Bizler Veli Küçükleri unutabilir miyiz?!.. Çatlı’yla birlikte Giresun Eyribel’de, Burhan’ın şimdilerde virane olan şatosunda yaptıkları işkenceleri. Sakarya Düzce civarlarında değirmenlerde insan öğüttüklerini bizler unutamayız, Bizler Aladdin Çakıcı’lar kaçakken korumalar eşliğinde görkemli bir şekilde köyüne ulaşsın diye, o yörede hiç bir köyde doğru düzgün yol yokken, Trabzon’un küçük birimlerine kadar kimlerin asfaltlar döşettiğini biliriz. Ama yine bizler onlar gibi işkence yapanı kutsamayacağız  elbet. Avukatlarını tehdit etmeyeceğiz örneğin. Onların bile gözlerinin bağlı olarak ifade vermelerine gönlümüz razı olmamalı mutlaka…Ama, hiç bir şey çıkmayacağını bilsek de, emir verdikleri, işledikleri hiçbir cinayetten yargılanmamış olsalar da, bırakalım da hiç  değilse yargılansınlar. Bırakalım bizim için  kurdukları mahkemelerde kendileri de “yargılansınlar.”

Bugünlerde yeni bir darbe yargılamaları furyası başlatıldı 28 Şubatçılar tutuklanıyor. Ama ülkemizdeki darbelerin yanında 28 Şubat da hiç bir şey değil. Bizler buna karşın 28 Şubatlara karşı çıkarken, bu günün yargıçları bizlerle dalga geçiyordu. Ama yönetime gelince mezardakileri bile dışarı çıkarmaya çalıştılar. İyi hoş da, bu ülkede darbelerin en babası olan 12 Eylül’le hesaplaşmak 2 generale yıkılmaya çalışılıyor. Gerçi öyle de olmak zorunda. Çünkü 12 Eylül darbesi bunların hepsinin babası.12 Eylül darbesi olmasaydı bu fütursuz sömürü inşa edilebilir miydi?.. Bunlar 12 Eylül’ün ürünü oldukları için 12 Eylül’ü iki ahı gitmiş vahı kalmış paşalara yıkmaya çalışıyorlar. İnanın o paşalar zamanında akıl edip, bir hacca gidip, namaza başlayıp, sakal bırakıverselerdi şimdi el üstünde tutulurlardı.. Aslında 28 Şubatları yargılamaya da güçleri yetmez. Ama bunlar 12 Eylülcülere bizim çocuklar diyenlerin üvey çocukları sanırım. Üvey çocuklar da çektikleri sava’larla yetinsinler bir süre.

Kısacası biz halimize yanalım, onları savunmak bizlere düşmez.
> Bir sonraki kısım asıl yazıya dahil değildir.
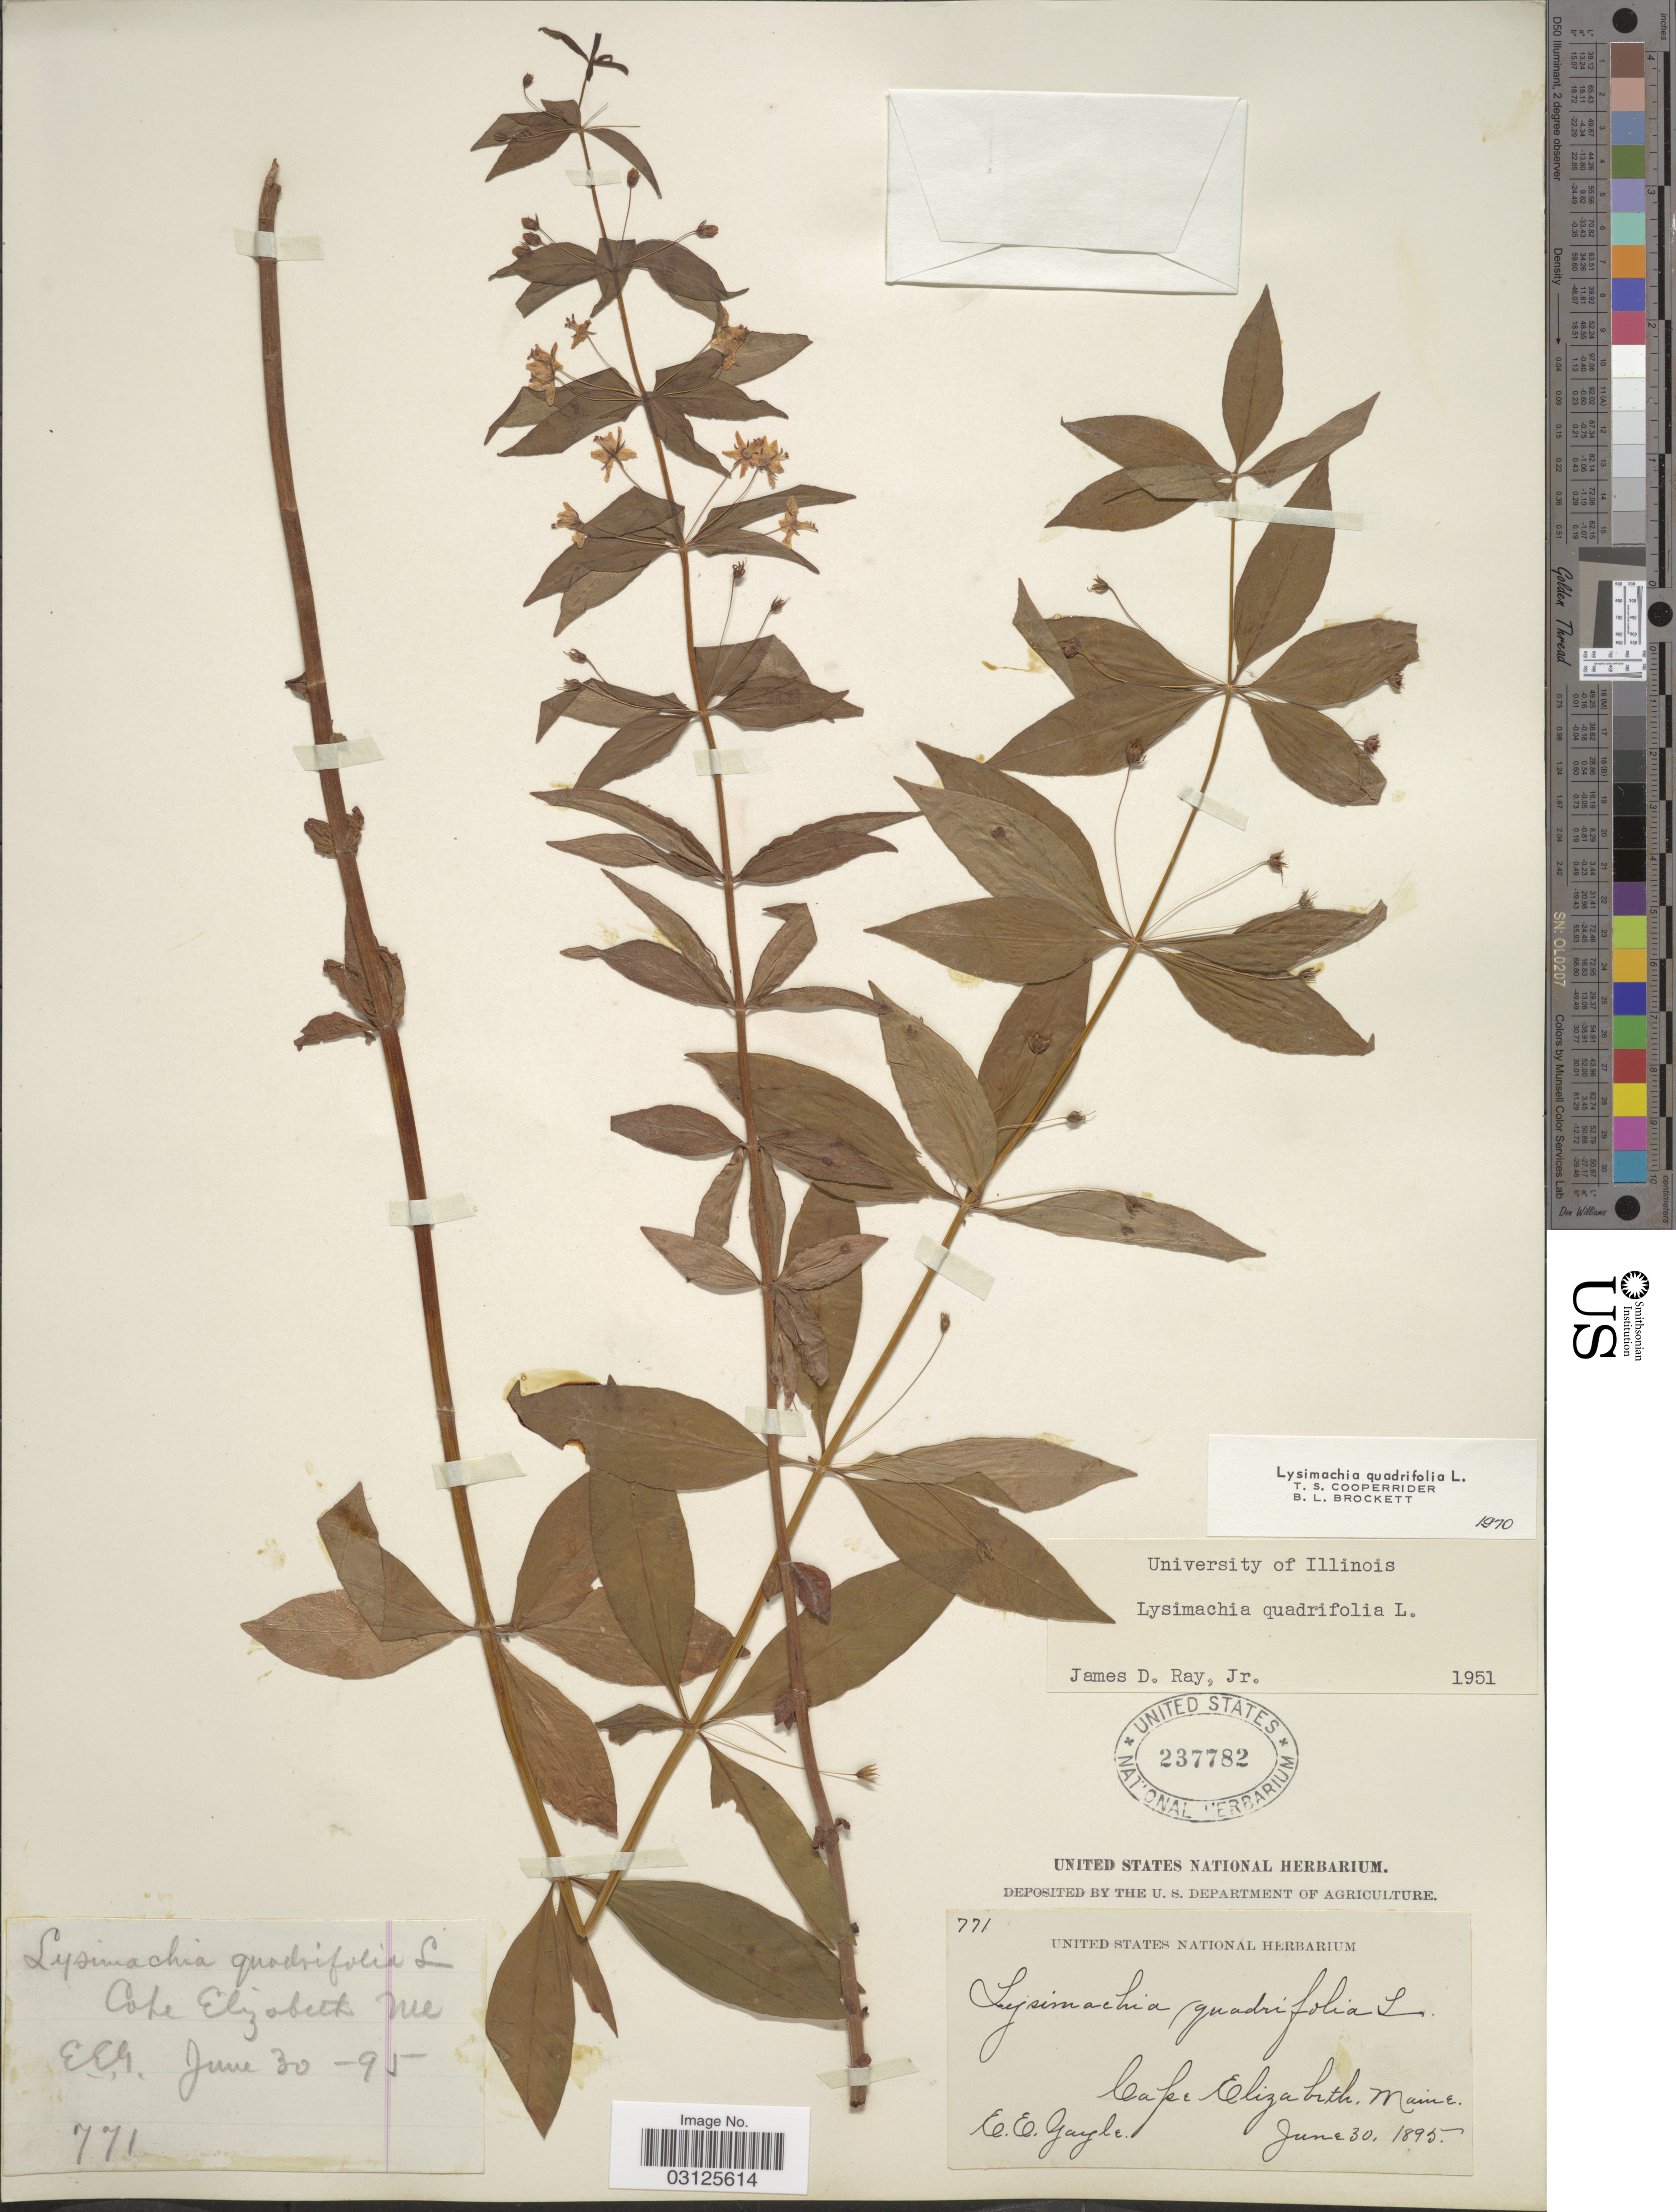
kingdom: Plantae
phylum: Tracheophyta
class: Magnoliopsida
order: Ericales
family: Primulaceae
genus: Lysimachia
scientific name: Lysimachia quadrifolia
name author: L.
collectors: E. Gayle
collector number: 771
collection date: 1895-06-30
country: United States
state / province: Maine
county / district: Cumberland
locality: Cape Elizabeth.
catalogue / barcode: US 237782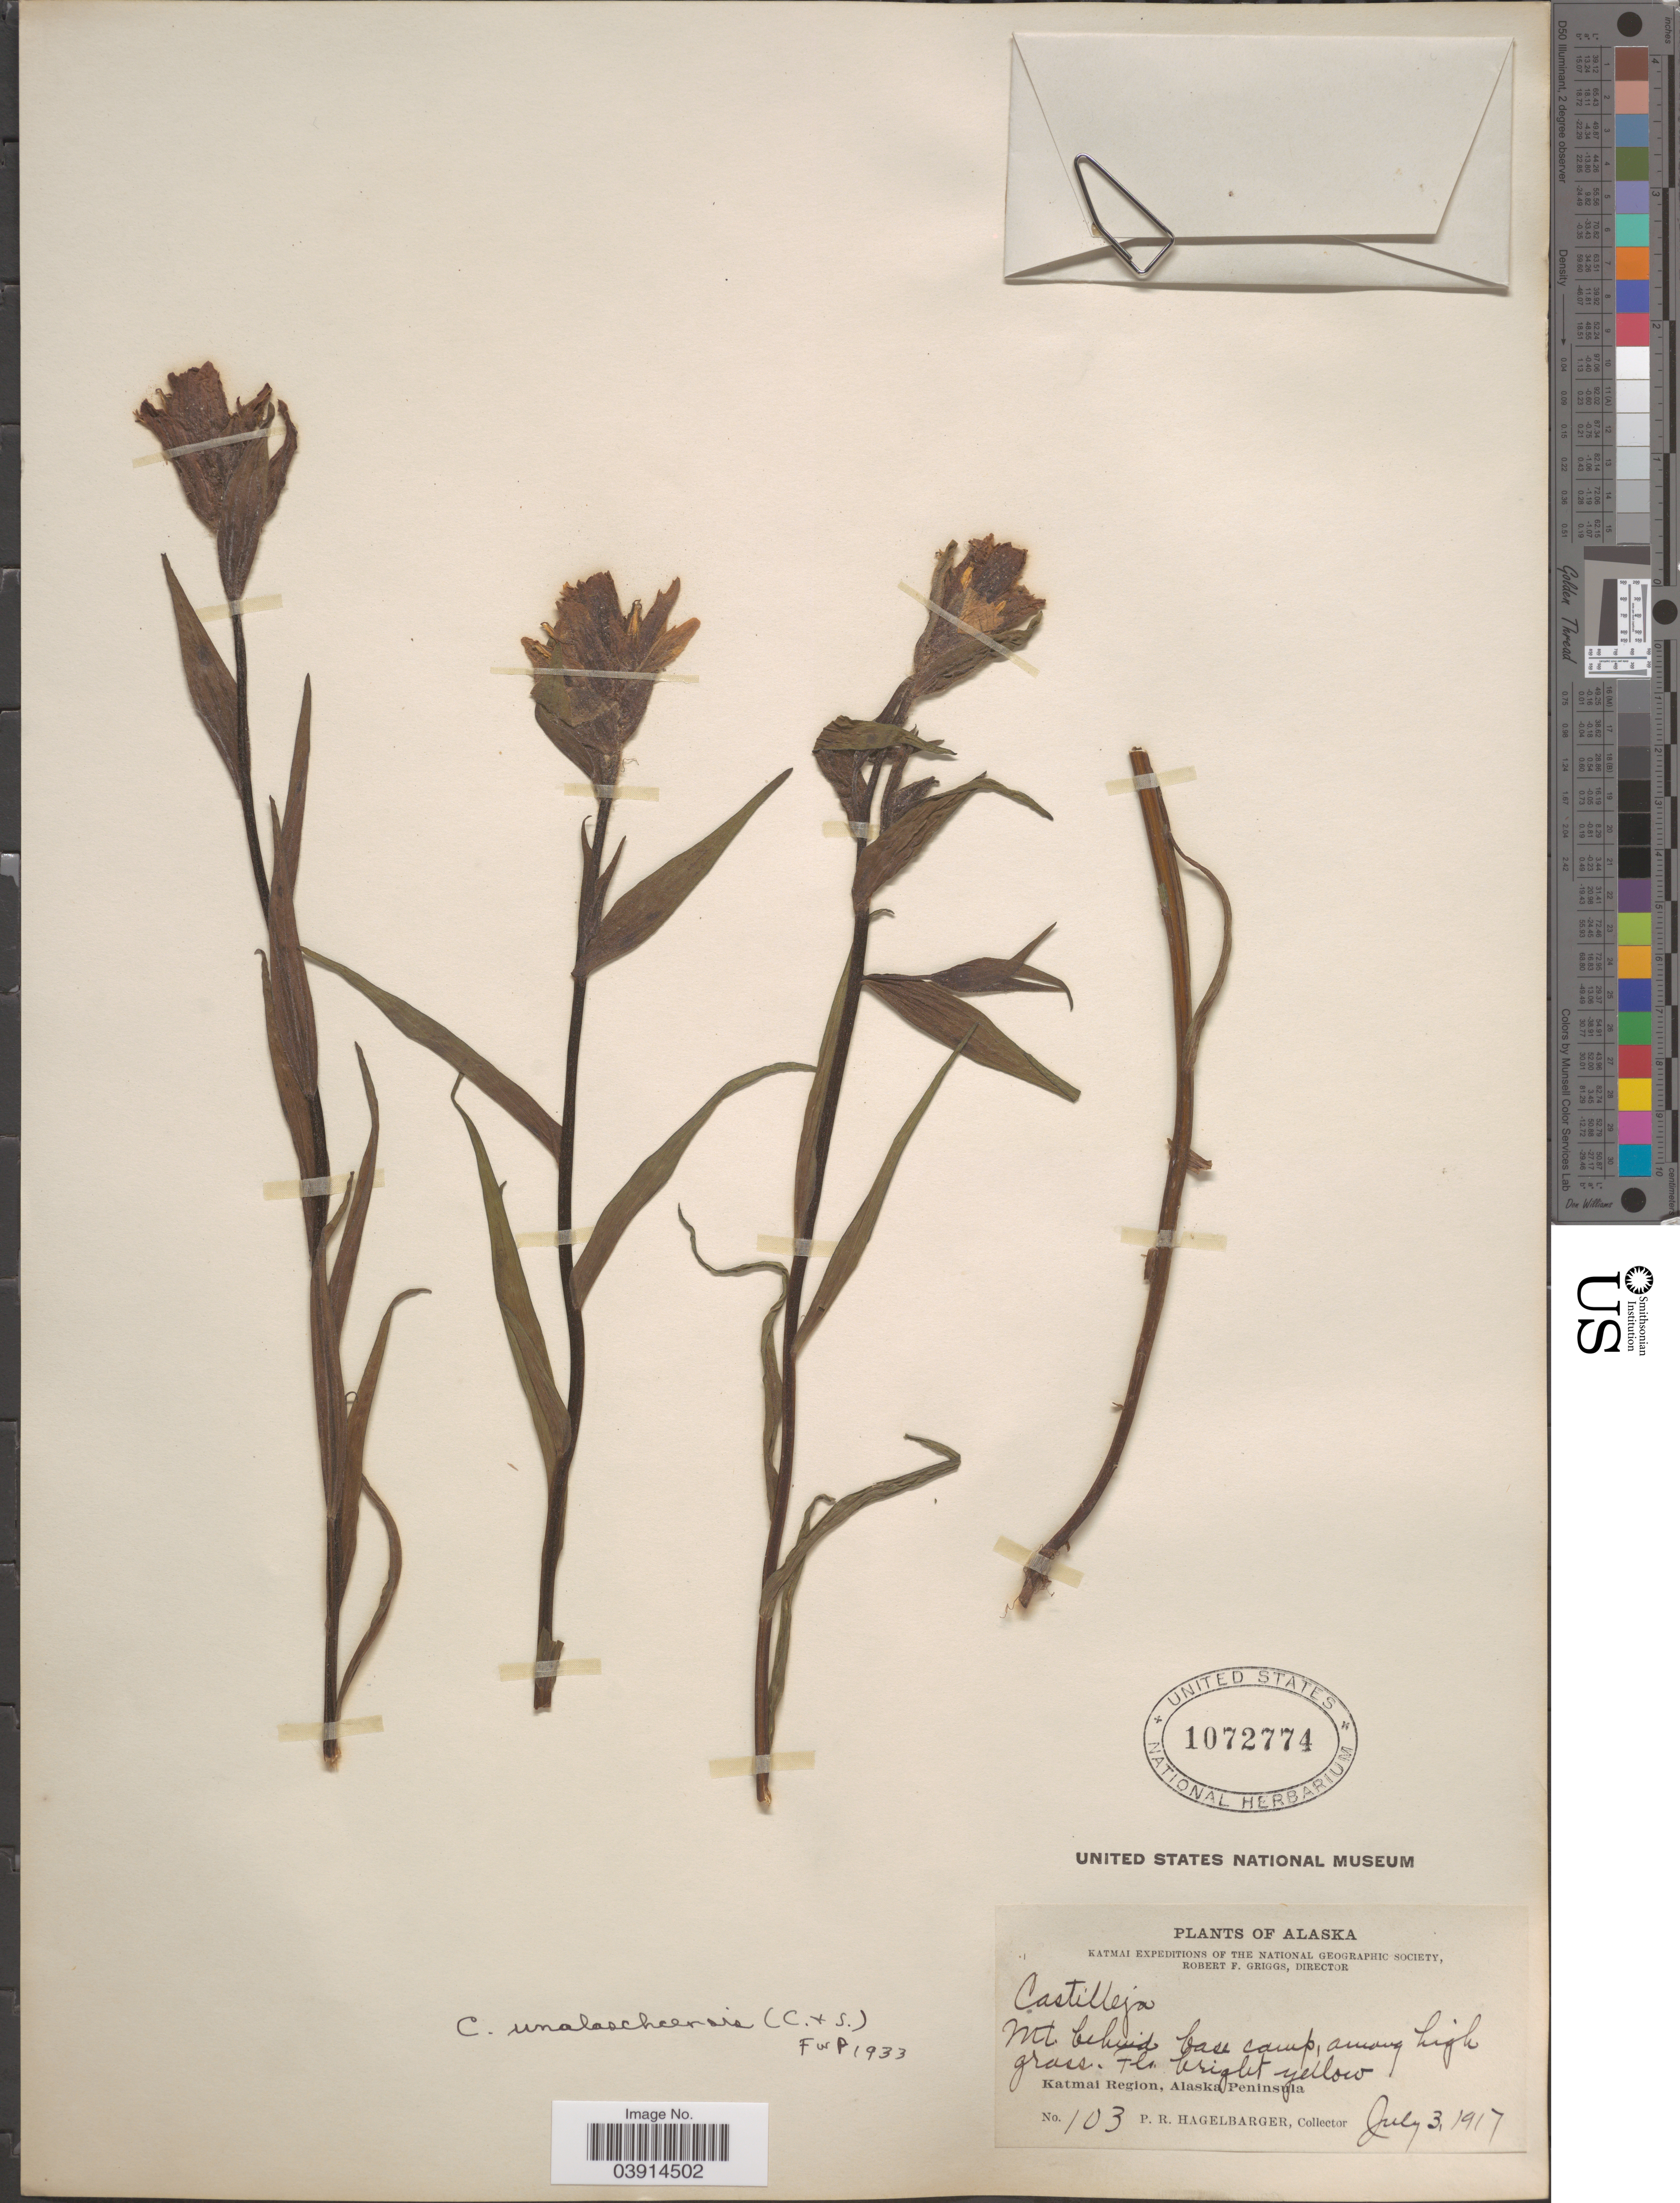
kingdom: Plantae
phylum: Tracheophyta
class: Magnoliopsida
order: Lamiales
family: Orobanchaceae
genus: Castilleja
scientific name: Castilleja unalaschcensis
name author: (Cham. & Schltdl.) Malte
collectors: P. Hagelbarger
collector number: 103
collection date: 1917-07-03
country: United States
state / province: Alaska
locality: Mt. behind base camp, among high grass. Katmai Region, Alaska Peninsula.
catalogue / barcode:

Onları kimse merak etmesin. Çünkü yazı da onların, tura da. Ancak dik gelirse kura bizim. Kısacası dik ve meşakkatli bir savaşım bizim savaşımımız. Elbette sistem içi gelişmeleri takip edip taraf olacağız ama bizim asıl sorunumuz bu kahrolası sistemle. Paşa Paşa yargılansınlar. Kendi sınıfsal ve örgütsel güçlüğümüzü oluşturamadığımız sürece taraf olmamız bizim tarafımızda olmayanların tarafında olmaktan başka bir anlam taşımıyor.